Yo no vacilé. Con un rugido profundo di un salto, agitando mi hacha con
toda mi fuerza de gigante. Con un grito estrangulado estiró los brazos; pero la
hoja del hacha se hundió entre ambos y convirtió su cabeza en una masa roja.
Me giré hacia Gudrun; poniéndose trabajosamente de rodillas, me rodeó
con sus brazos blancos en un abrazo desesperado de amor y terror, mirando
sobrecogida hacia donde yacía el señor alado del valle, la pulpa carmesí que
había sido su cabeza ahogada en un charco de sangre y sesos.
A menudo he deseado que fuera posible unir mis variadas vidas en un solo
cuerpo, combinando las experiencias de Hunwulf con los conocimientos de
James Allison. Si eso hubiera sido posible, Hunwulf habría atravesado la
puerta de ébano que Gudrun había hecho añicos con la fuerza de su
desesperación, para entrar en la extraña estancia que atisbo a través de los
paneles destruidos, llena de un mobiliario fantástico y de estanterías repletas
de rollos de pergamino. Habría desenrollado esos pergaminos y habría
estudiado absorto sus caracteres hasta descifrarlos, y habría leído, tal vez, las
crónicas de aquella extraña raza a cuyo último superviviente acababa de
matar. Seguramente la historia sería más extraña que un sueño del opio, y tan
maravillosa como la historia de la perdida Atlantis.

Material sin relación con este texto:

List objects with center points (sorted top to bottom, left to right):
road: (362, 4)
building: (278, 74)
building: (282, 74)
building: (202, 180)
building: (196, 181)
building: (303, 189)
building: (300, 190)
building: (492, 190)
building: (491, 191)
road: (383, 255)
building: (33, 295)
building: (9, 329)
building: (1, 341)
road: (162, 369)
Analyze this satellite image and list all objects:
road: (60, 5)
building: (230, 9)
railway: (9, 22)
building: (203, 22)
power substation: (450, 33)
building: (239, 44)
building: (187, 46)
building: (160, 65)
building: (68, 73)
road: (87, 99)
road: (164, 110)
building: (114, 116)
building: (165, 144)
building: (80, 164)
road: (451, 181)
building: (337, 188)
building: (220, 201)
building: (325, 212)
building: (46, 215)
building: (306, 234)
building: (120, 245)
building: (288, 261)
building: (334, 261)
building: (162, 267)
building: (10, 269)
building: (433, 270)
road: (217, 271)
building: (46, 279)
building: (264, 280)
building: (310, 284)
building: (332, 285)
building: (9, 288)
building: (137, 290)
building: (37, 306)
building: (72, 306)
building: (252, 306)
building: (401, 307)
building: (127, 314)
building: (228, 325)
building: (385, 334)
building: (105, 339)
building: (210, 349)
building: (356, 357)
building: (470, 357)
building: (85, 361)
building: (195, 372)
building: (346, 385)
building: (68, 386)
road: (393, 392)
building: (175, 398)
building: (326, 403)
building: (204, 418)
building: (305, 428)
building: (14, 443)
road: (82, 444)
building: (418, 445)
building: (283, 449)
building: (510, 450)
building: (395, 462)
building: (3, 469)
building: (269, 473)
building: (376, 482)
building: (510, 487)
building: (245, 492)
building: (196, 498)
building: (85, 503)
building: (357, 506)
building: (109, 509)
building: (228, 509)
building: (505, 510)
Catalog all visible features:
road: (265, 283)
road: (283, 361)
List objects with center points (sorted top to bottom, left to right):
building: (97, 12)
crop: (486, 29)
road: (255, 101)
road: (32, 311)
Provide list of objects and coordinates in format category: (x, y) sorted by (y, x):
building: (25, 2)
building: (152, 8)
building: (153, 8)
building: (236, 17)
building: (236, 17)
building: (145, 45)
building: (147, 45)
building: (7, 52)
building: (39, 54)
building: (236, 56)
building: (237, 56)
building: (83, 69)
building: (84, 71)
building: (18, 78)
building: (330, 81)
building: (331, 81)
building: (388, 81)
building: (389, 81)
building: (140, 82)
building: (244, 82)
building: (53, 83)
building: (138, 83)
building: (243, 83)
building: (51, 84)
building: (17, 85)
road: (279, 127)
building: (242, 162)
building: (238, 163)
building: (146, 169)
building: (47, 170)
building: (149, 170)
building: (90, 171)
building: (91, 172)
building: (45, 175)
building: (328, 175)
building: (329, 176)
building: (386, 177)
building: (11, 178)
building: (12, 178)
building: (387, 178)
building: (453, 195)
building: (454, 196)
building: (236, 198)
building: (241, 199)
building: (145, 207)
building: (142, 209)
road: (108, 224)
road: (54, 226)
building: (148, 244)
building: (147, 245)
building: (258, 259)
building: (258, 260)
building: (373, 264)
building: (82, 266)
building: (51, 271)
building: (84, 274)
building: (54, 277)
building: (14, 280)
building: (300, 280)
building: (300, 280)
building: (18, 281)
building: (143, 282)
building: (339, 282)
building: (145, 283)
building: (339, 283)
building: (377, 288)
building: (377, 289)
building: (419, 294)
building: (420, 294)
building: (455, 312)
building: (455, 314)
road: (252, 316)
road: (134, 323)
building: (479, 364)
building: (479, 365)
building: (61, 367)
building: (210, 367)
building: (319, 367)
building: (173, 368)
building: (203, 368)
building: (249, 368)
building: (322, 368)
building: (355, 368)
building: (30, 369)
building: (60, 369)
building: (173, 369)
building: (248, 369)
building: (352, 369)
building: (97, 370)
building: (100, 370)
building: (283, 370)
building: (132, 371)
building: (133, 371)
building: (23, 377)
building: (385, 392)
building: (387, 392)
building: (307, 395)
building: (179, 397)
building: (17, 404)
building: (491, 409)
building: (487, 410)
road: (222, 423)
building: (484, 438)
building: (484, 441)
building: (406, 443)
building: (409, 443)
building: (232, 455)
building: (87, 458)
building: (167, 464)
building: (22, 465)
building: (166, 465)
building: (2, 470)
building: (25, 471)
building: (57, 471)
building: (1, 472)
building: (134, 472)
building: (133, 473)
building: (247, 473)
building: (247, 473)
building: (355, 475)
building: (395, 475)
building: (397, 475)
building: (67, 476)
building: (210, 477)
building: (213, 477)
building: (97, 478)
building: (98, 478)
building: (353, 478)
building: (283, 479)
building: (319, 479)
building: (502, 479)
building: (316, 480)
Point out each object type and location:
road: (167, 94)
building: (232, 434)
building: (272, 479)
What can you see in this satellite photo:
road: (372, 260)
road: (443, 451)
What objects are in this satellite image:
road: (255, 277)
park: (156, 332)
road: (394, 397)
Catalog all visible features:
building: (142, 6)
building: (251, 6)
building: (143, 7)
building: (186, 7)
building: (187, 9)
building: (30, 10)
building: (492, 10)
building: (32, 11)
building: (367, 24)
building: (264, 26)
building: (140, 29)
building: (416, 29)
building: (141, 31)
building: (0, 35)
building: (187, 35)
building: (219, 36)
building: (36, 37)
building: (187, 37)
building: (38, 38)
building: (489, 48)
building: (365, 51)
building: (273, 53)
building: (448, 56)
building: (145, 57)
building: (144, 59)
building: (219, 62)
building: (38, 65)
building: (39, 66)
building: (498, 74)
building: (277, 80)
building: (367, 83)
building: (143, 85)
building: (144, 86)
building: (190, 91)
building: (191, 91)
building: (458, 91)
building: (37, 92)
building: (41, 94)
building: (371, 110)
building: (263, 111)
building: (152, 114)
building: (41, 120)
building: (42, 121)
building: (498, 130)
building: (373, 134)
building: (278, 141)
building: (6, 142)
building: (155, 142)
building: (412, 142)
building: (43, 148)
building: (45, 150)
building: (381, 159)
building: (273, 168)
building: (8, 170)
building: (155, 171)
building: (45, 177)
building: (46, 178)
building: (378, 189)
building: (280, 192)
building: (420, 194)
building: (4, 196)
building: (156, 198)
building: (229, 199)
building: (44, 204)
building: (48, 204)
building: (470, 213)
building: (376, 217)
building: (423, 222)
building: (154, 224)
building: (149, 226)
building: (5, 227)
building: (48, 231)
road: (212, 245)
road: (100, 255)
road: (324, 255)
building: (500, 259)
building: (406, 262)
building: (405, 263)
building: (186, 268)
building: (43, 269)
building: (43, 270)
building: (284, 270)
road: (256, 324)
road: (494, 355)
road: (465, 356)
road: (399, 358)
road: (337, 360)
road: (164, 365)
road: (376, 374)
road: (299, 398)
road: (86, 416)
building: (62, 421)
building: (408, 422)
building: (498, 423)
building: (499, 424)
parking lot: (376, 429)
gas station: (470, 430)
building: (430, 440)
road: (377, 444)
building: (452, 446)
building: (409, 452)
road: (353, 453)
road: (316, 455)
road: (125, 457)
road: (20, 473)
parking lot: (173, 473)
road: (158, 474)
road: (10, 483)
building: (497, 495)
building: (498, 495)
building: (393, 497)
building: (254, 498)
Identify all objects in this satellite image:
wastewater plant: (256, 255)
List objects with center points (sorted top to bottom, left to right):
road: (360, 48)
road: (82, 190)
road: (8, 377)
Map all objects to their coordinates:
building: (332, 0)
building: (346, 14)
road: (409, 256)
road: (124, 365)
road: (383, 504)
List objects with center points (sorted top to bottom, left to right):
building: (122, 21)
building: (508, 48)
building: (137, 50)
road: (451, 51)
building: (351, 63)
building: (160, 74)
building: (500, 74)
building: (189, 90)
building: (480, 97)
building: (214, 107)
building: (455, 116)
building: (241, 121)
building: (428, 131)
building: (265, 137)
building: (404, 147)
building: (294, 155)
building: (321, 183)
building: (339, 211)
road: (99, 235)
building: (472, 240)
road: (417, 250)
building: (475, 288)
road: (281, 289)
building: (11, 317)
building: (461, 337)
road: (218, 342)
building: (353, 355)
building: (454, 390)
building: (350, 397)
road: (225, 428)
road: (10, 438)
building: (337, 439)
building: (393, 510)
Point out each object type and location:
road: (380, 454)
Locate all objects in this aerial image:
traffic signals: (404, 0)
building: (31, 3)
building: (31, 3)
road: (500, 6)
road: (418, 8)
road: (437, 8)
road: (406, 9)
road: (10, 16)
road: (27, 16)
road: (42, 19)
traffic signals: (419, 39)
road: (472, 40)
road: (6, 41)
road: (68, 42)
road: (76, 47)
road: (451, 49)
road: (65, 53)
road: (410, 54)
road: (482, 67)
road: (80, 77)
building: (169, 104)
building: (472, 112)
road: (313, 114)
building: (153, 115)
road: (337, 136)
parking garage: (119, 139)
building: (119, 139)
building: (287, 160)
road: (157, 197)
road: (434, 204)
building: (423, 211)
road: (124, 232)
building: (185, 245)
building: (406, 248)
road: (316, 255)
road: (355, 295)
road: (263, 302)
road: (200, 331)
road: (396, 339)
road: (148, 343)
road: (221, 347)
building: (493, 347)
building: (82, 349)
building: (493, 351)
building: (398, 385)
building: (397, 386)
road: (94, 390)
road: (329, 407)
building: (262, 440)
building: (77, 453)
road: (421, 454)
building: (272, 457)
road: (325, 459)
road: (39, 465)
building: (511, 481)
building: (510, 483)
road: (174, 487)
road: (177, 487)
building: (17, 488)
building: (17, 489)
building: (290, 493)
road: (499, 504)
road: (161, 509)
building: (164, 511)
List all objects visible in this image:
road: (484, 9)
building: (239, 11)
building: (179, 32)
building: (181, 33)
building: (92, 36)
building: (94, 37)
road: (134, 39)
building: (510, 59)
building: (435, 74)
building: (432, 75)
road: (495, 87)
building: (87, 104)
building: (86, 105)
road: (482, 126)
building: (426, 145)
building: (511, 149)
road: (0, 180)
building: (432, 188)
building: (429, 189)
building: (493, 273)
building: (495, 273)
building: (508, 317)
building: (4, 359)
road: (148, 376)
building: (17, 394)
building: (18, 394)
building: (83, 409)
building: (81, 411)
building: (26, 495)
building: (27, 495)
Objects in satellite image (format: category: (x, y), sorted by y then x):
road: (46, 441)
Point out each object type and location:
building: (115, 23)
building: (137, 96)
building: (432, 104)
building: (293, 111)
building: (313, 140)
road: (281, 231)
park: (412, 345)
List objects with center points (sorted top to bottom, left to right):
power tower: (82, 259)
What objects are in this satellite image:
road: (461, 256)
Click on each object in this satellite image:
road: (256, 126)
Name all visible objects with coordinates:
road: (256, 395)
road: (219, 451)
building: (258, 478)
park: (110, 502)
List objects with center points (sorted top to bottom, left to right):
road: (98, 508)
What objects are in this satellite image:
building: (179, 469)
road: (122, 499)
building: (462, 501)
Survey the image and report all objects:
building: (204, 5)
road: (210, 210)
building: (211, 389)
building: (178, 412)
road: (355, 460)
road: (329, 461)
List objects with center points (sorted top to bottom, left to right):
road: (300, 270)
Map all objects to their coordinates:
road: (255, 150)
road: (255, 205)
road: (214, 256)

Pero Hunwulf no sentía tal curiosidad. Para él la torre, la estancia forrada
de ébano y los rollos de pergamino, carecían de significado, eran
inexplicables productos de la brujería, cuyo sentido residía únicamente en su
cariz diabólico. Aunque la solución al misterio estuviera al alcance de sus
dedos, se sentía tan lejano a él como James Allison, que aún tardaría milenios
en nacer.
Para mí, Hunwulf, el castillo no era más que una trampa monstruosa,
respecto a la cual sólo sentía una emoción, el deseo de escapar de ella tan
rápidamente como fuera posible.
Con Gudrun aferrándose a mí, me deslicé hasta el suelo, y luego con un
diestro giro liberé mi cuerda y la enrollé; y después de aquello nos
marchamos cogidos de la mano por el sendero abierto por los mamuts, que
ahora desaparecían en la distancia, en dirección al lago azul en el extremo sur
del valle, y hacia la grieta de los acantilados que había más allá.